President Robert Mugabe of the Republic of Zimbabwe has urged Africans to stand up to the Western imperialist states. Mugabe has taken a principled stand against western interference in the internal affairs of the continent., a photo by Pan-African News Wire File Photos on Flickr.
Let's stand up to West
Tuesday, 31 January 2012 00:00
From Munyaradzi Huni in ADDIS ABABA, Ethiopia
Zimbabwe Herald
PRESIDENT Mugabe has warned that recolonisation of Africa might take place if leaders fail to handle issues as the continent's founding fathers used to do.
He said the AU should not rush to recognise Libya's National Transitional Council, but look at exactly what happened in that country leading to the callous murder of Colonel Muammar Gadaffi.
The President said America and Europe have ran out of resources and "they will come to Africa" as the continent continues to discover more resources.
Speaking during the session on Peace and Security here yesterday, President Mugabe said Africa should have said "No, No" to the bombing of Libya by NATO.
Zimbabwe is a member of the AU Peace and Security Commission.
"We fought imperialism and colonialism and forced them out of Africa . . . Our founding fathers did not have the means, but they stood up and said ‘no' but here we are absolutely silent.
"We should have said no, no to NATO," said the President adding that due to the silence, "Gadaffi was killed in broad daylight, his children hunted like animals and then we rush to recognise the NTC."
He said it was not the mandate of the Peace and Security Commission to recognise the NTC and the summit "should look at what happened and we should be deciding whether to recognise the NTC or not."
"Well, well that was Libya. Who will be next?" asked the President.
He said NATO had now discovered that "we are toothless bulldogs" and "they can come in and out" of the continent without anyone challenging them.
"This is not what our founding fathers would have thought would happen. We don't certainly represent them properly if we take that stance.
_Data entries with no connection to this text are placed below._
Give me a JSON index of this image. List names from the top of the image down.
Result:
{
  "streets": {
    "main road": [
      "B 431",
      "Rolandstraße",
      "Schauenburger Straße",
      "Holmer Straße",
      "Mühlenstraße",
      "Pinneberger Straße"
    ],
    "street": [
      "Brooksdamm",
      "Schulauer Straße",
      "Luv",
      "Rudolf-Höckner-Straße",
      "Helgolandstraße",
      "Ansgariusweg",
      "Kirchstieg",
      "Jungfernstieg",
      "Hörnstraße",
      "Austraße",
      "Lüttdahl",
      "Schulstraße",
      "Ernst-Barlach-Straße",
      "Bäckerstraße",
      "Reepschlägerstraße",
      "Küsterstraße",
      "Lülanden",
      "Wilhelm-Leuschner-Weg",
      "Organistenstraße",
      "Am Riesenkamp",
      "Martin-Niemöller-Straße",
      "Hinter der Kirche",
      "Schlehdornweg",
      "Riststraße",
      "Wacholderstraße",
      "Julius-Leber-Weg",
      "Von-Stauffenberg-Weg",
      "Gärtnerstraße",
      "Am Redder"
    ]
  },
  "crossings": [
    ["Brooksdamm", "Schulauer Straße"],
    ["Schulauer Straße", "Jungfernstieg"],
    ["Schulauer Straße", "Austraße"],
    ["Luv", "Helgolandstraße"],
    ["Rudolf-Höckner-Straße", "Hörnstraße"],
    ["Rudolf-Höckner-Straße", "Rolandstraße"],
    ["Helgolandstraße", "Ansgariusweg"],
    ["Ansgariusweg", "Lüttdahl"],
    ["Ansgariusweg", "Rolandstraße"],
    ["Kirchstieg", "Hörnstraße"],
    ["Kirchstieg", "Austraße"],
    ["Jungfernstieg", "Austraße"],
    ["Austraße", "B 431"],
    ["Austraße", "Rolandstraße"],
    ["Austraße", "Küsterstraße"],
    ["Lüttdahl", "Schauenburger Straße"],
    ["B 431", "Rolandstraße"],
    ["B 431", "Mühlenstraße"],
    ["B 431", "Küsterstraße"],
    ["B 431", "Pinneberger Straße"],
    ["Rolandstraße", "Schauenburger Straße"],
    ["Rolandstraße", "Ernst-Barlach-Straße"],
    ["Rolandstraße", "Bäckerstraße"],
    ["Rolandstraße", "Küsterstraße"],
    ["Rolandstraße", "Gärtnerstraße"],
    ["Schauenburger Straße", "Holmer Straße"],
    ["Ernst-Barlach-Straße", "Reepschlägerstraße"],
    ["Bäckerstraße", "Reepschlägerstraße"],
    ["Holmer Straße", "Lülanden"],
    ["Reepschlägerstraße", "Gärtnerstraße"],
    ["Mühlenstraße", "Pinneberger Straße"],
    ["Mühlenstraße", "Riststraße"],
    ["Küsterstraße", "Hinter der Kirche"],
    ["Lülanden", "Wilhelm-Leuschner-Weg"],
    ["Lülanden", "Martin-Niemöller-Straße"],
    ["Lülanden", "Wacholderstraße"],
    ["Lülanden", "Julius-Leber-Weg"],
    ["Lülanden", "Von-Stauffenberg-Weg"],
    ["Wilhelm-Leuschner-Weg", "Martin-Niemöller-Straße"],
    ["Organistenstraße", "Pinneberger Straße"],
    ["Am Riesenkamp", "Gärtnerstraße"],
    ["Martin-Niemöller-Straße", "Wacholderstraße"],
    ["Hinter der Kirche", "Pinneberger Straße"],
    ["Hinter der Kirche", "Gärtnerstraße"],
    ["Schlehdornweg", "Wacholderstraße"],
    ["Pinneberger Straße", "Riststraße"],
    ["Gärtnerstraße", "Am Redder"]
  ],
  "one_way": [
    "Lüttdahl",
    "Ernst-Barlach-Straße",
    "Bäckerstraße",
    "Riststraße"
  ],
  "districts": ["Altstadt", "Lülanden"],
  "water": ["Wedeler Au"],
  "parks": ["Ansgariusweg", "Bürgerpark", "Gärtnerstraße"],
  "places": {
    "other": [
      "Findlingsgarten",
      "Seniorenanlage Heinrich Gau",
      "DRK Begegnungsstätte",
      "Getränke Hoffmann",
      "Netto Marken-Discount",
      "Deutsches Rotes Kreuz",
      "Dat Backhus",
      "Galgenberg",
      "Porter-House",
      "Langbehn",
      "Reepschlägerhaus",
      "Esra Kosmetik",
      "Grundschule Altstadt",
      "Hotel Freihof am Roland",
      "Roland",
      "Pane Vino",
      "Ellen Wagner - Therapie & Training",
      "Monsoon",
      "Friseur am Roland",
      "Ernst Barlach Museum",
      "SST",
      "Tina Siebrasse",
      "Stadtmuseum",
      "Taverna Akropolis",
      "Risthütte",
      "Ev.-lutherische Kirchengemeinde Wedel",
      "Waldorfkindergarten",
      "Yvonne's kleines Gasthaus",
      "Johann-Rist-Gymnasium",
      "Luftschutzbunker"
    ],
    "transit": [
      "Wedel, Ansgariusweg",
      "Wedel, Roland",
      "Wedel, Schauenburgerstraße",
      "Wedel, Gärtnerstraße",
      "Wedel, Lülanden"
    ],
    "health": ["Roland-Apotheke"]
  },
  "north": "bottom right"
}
So I am saying let's look at ourselves Mr Chairman, look at ourselves and look at Europe.
"I saw a picture yesterday of Gadaffi shaking hands with Sarkozy in France after they invited him there, but those hands that Gadaffi was shaking were the hands that were going to kill him a few months later.
"How far then do we go in associating with such people?
"They have an economic crisis in Europe, they have exhausted their resources.
"Africa still has plenty of them. We are discovering more oil, more minerals, gold more diamonds. We still have our natural resources, natural gas, so another recolonisation might take place. Let us take care, all of us. It has not just happened to Gadaffi.
"America will need more oil, Europe needs more oil," he said, adding that soon after killing Gadaffi, America and Europe rushed to apportion themselves oil.
The President said he was there when the Organisation of African Unity was formed in 1963 in Ethiopia and he went on to attend its next meeting in 1964 in Cairo, Egypt, before he was arrested by the Rhodesian regime.
"You redeemed me (freeing him from jail), you redeemed Mandela and many more and we thank you because you are the successors of the founding fathers who actually did it.
"If they did it, you did it but this time there are things you are not doing which they would have done. Let us be like them," he said to thunderous applause from the delegates.
South African President Jacob Zuma was chairing the session and soon after the President's speech, a clearly livid and incoherent NTC representative took to the floor but some delegates were already walking out.